Yarn: Yarn --production tries to resolve devDeps as well

Created on 14 Jun 2017  路  50Comments  路  Source: yarnpkg/yarn

Do you want to request a feature or report a bug?
This is a bug, or unexpected behaviour.

What is the current behavior?

  1. Have a package.json which have devDependencies and one of them are private
  2. Run yarn --production
  3. Yarn tries to resolve all packages and fails, because have no access to private packages

To fix that I need additional workaround with authToken (the problem arises in docker build process).

What is the expected behavior?
Yarn should only resolve production packages when --production flag exposed.

Please mention your node.js, yarn and operating system version.

node -v
v8.1.0
yarn --version
0.24.6
cat-feature help wanted needs-discussion triaged

Most helpful comment

I love Yarn but this has repeatedly been raised as an issue since last year and is always closed. Surely this is a common use case to have access to different packages in production and development?

My own situation is that I'm using a private Git dependency in development and in CI/production I am using a private module hosted on NPM. I don't want to give my CI system or production systems access to GitHub - Yarn should not require access to that dependency. If NPM can figure out a solution that works, so can Yarn.

For now I am going to have to switch back to NPM.

All 50 comments

This happens because Yarn needs to consider the devDependencies so that it can produce a deterministic build between prod and dev builds (packages will be hoisted to the same locations).

Not sure I got it... lets consider two situations:

  1. (rm -rf ./node_modules) We have package.json with deps and devDeps, and we run yarn --production
  2. (rm -rf ./node_modules) We remove all devDeps from that package.json and run yarn

Will there be the difference in node_modules? If yes, why?

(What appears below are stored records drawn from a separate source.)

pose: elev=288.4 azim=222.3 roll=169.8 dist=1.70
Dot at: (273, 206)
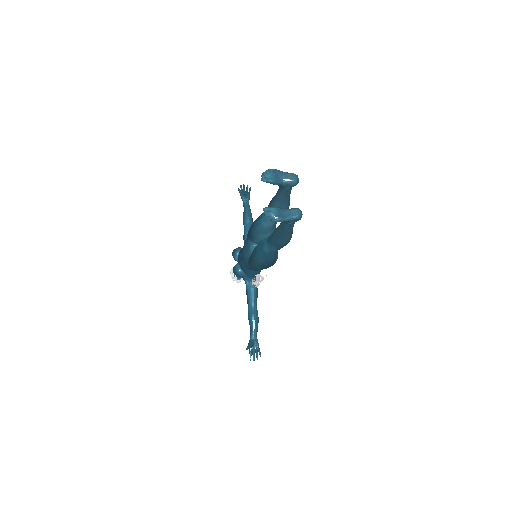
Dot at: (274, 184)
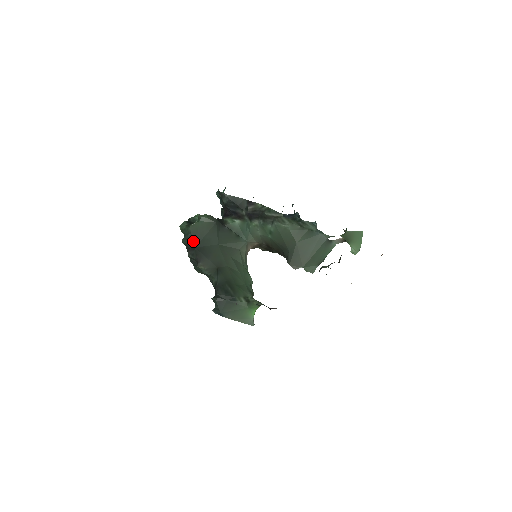
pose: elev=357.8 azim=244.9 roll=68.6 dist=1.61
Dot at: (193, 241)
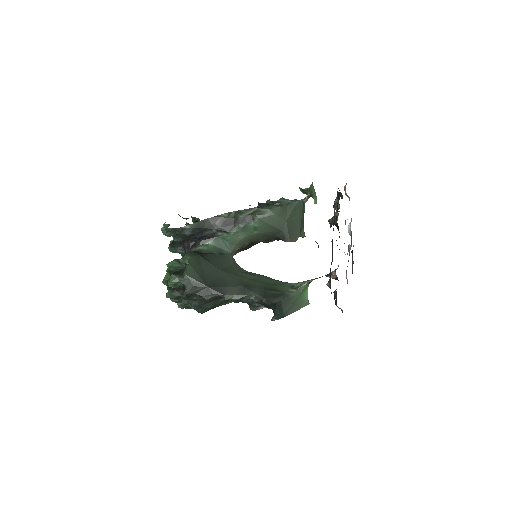
Dot at: (201, 283)
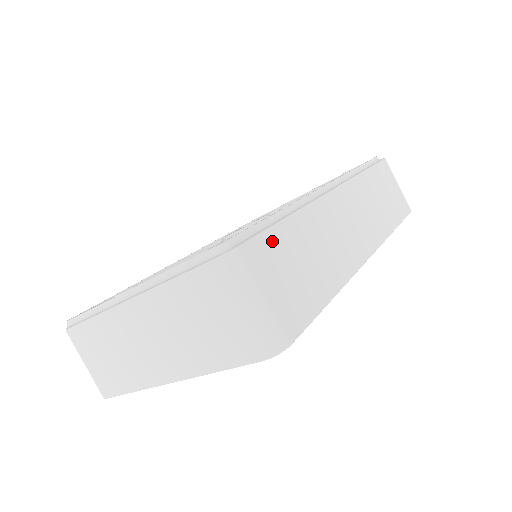
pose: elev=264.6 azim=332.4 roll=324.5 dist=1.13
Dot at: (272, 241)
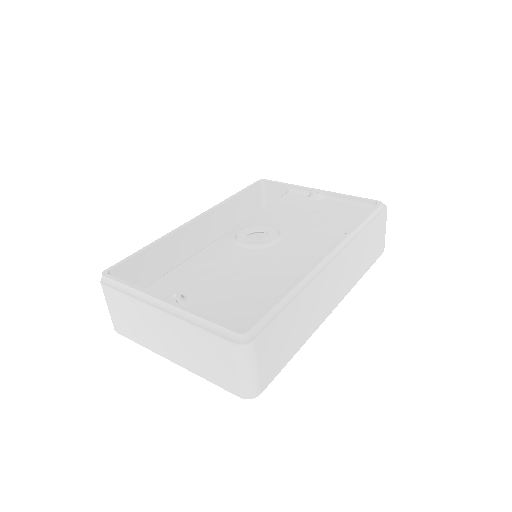
Dot at: (276, 327)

Actually, I think this is related to my another problem https://github.com/yarnpkg/yarn/issues/1379

Possibly. Consider something like:

dependencies {
  [email protected]
}
devDependencies {
  [email protected]
}

And A also has a dependency:

dependencies {
  [email protected]
}

With devDependencies, the dependency tree is:

[email protected]
|- [email protected]
[email protected]

so A@1 can not longer be hoisted to top level, resulting in:

node_modules/
|- A/ (1.0.0)
|  |- node_modules/
|     |- B/ (1.0.0)
|- B/ (2.0.0)

Without devDependencies, the dependency tree is:

[email protected]
|- [email protected]

But B can be hoisted to the top level, so the result is:

node_modules/
|- A/ (1.0.0)
|- B/ (1.0.0)

(This is non-deterministic because B@1 could end up in 2 different paths; either in node_modules/B or node_modules/A/node_modules/B depending on the type of install)

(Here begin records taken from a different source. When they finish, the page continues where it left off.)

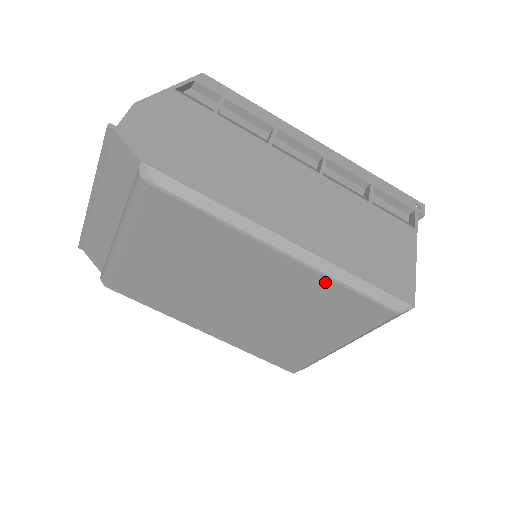
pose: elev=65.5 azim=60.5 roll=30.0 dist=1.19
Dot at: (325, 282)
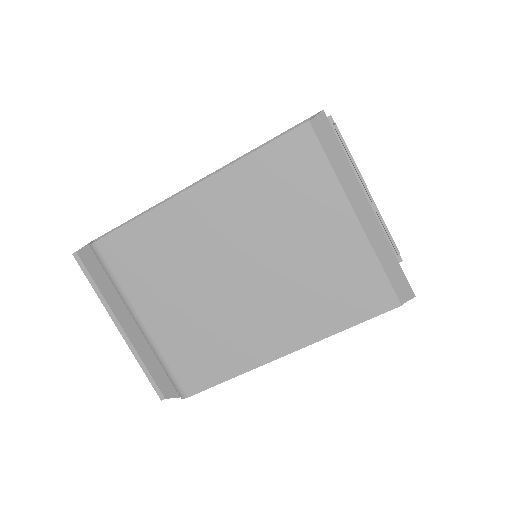
Dot at: (241, 168)
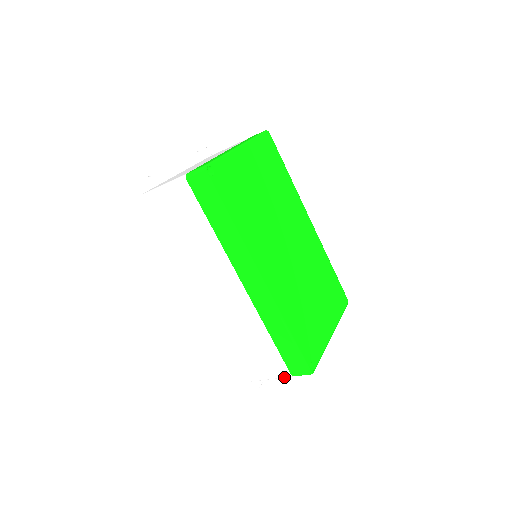
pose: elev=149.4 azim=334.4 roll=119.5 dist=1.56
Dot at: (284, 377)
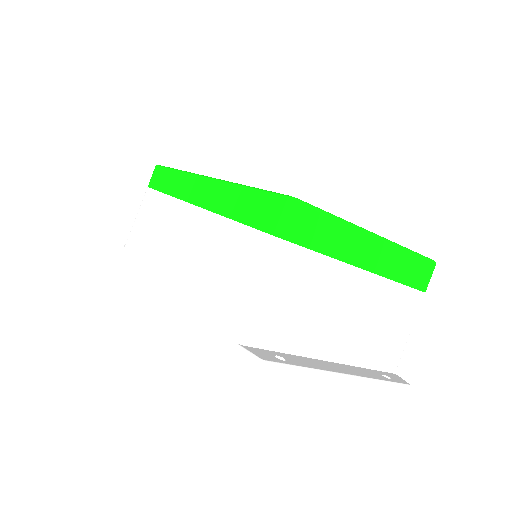
Dot at: (270, 257)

What Yarn wants to do for a deterministic build is to make sure that [email protected] is installed to the same location every time, so a --production build should notice that [email protected] will be hoisted to top level _if_ the devDependencies were there, so the resulting install should really be:

node_modules/
|- A/ (1.0.0)
   |- node_modules/
      |- B/ (1.0.0)

I hope that makes sense :) Basically all the devDependencies are built into the dependency tree when figuring out where to hoist packages to, and calculating that dependency tree needs the metadata for all those packages.

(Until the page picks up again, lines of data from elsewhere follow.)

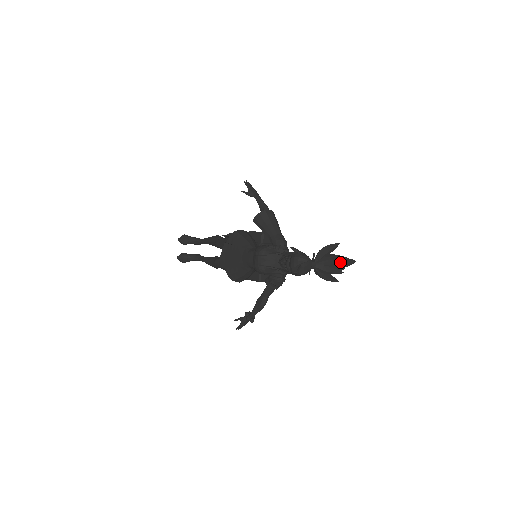
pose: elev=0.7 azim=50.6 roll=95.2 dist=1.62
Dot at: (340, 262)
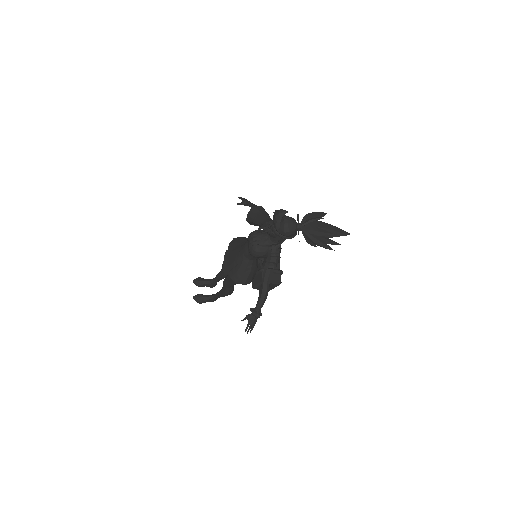
Dot at: (330, 228)
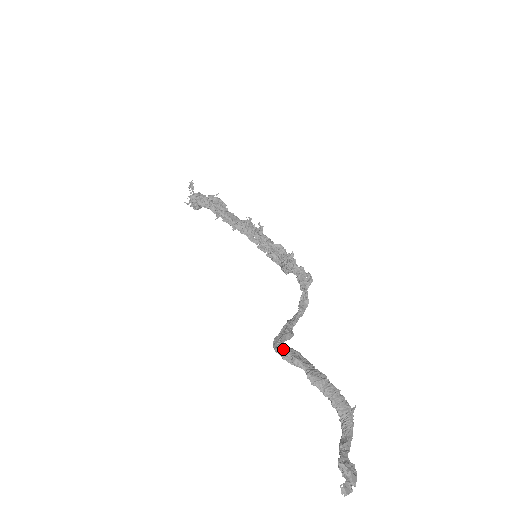
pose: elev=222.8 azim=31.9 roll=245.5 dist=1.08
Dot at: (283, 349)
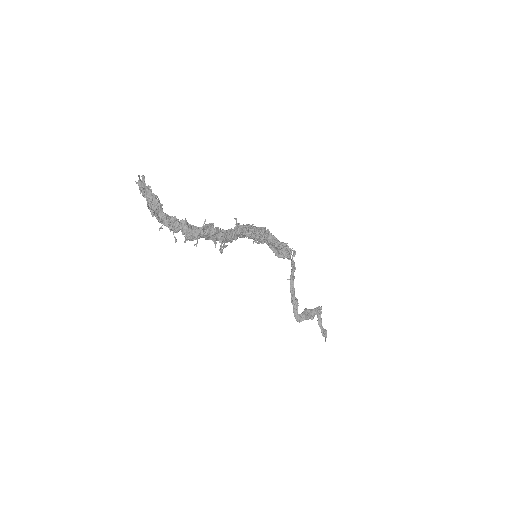
Dot at: (302, 319)
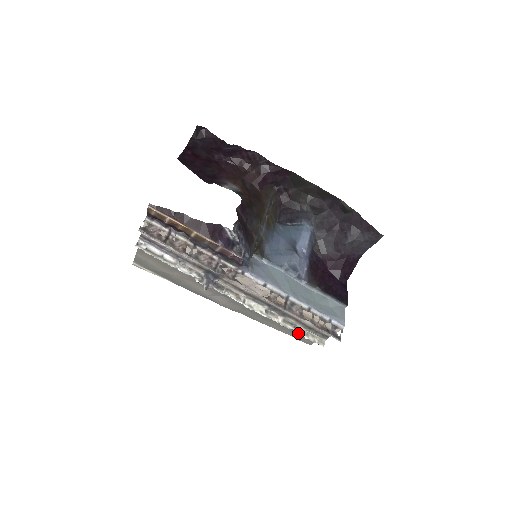
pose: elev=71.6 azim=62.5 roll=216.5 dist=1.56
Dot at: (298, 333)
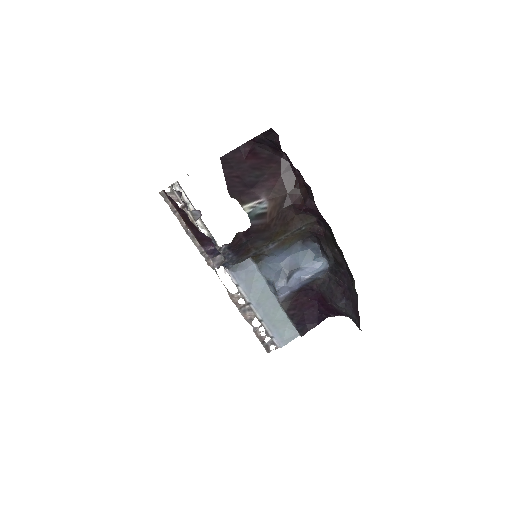
Dot at: occluded
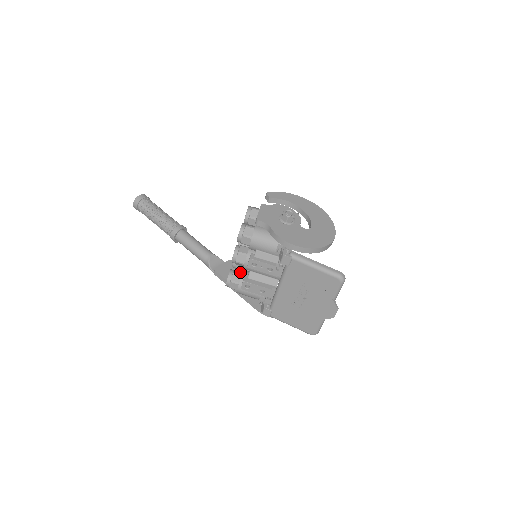
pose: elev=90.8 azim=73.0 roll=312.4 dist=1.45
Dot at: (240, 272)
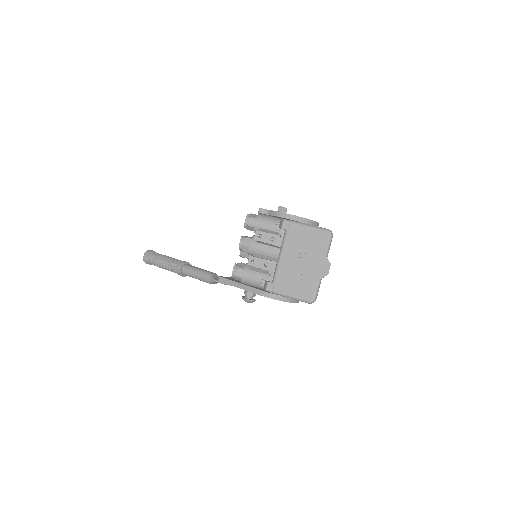
Dot at: occluded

@Diokuz I haven't tried it myself, but you might see if NPM5 has the same issue. If I understand the NPM5 lockfile correctly, I think it saves the resolved / hoisted position for each package in their lockfile (Yarn does not), so it might not need to query the metadata for your private repos. As much as I hate to steer anyone toward NPM, this might be a case where NPM5 works better. It's worth a test anyway!

You might also be able to solve this using the Yarn offline mirror, since the metadata and package would be saved there and shouldn't have to query the actual server. However that might have other security concerns for you, since a copy of your private repo code would be in that mirror directory.

@rally25rs thank you so much for explanation!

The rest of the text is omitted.